| Actions to take |
1) Answer these from the ugtm package description, one line each:
(a) What is the minimum Python version it requires?
(b) Who created the GTM algorithm?
(c) Under what license is the package released?
2) Reproduce part of the ugtm package description without changes: begin at the words "Full documentation: https://ugtm.readthedocs.io/" and stop after the words "np.random.choice([1, 2], size=100)".
3) Write the next part of the ugtm package description, picking up right after its last line.

*** Supplied text Section Begins ***

Metadata-Version: 2.4
Name: ugtm
Version: 2.3.0
Summary: Generative Topographic Mapping (GTM) for Python: GTM classification and regression
Author-email: "Helena A. Gaspar" <hagax8@gmail.com>
License-Expression: MIT
Project-URL: Homepage, https://github.com/hagax8/ugtm
Requires-Python: >=3.8
Description-Content-Type: text/x-rst
License-File: LICENSE.txt
Requires-Dist: numpy>=1.21
Requires-Dist: scikit-learn>=1.0
Requires-Dist: scipy>=1.7
Requires-Dist: jinja2>=3.0
Provides-Extra: dev
Requires-Dist: pytest>=7.0; extra == "dev"
Dynamic: license-file

ugtm: Generative Topographic Mapping with Python
=================================================

GTM (Generative Topographic Mapping) is a dimensionality reduction algorithm
(like t-SNE, LLE, etc.) created by Bishop et al. and a probabilistic
counterpart of Kohonen maps. ugtm implements GTM and GTM-based prediction
algorithms, including a kernel variant (kGTM), classification (GTC) and
regression (GTR) maps, sklearn-compatible estimators, and repeated
cross-validation.

Full documentation: https://ugtm.readthedocs.io/


Quick start
-----------

::

    import ugtm
    import numpy as np

    data   = np.random.randn(100, 50)
    labels = np.random.choice([1, 2], size=100)

    gtm = ugtm.runGTM(data=data)

    coordinates = gtm.matMeans   # mean positions  (n_samples, 2)

*** Supplied text Section Ends ***
*** Information Section Begins ***

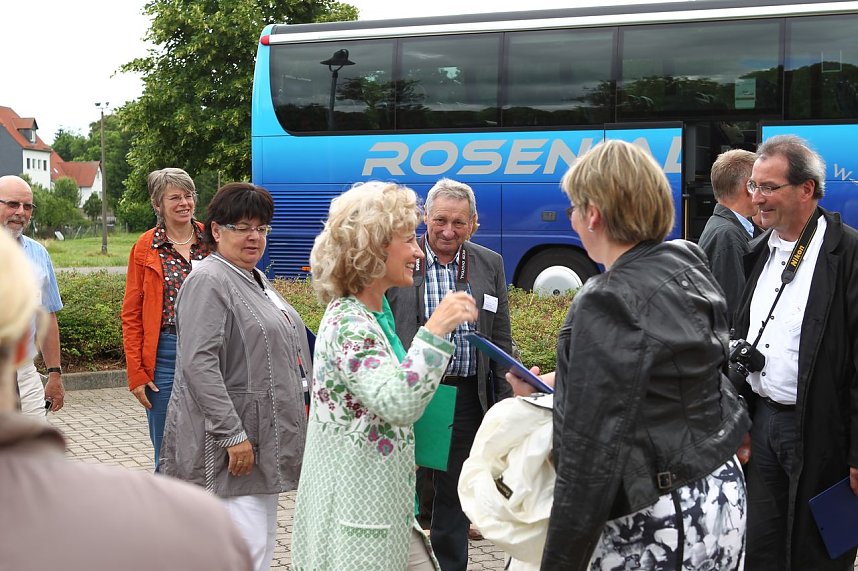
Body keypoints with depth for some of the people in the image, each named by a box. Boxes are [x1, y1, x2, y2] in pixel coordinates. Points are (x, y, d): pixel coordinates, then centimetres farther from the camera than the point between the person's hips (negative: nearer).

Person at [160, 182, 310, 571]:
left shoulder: (255, 280, 17)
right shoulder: (208, 281, -14)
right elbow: (199, 364, -23)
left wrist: (298, 406, 24)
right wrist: (233, 434, -25)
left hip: (265, 438, 10)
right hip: (232, 447, -10)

*** Information Section Ends ***

| Answers in order |
1)
(a) Python 3.8
(b) Bishop et al.
(c) MIT

2)
Full documentation: https://ugtm.readthedocs.io/


Quick start
-----------

::

    import ugtm
    import numpy as np

    data   = np.random.randn(100, 50)
    labels = np.random.choice([1, 2], size=100)

3)
    modes       = gtm.matModes   # mode positions  (n_samples, 2)
    resp        = gtm.matR       # responsibilities (n_samples, n_nodes)


sklearn-compatible estimators
------------------------------

::

    from ugtm import eGTM, eGTC, eGTR

    transformed      = eGTM().fit(X_train).transform(X_test)
    predicted_labels = eGTC().fit(X_train, y_train).predict(X_test)
    predicted_values = eGTR().fit(X_train, y_train).predict(X_test)


Large datasets: incremental GTM (iGTM)
---------------------------------------

For datasets too large to hold the full N×K responsibility matrix in RAM,
use iGTM (Gaspar et al. 2014). Data is processed in blocks; only two small
accumulators are kept per iteration instead of the full N×K matrix::

    from ugtm import runIGTM, eIGTM

    # Low-level wrapper — same interface as runGTM
    model = runIGTM(data, n_blocks=10)
    coordinates = model.matMeans   # (n_samples, 2)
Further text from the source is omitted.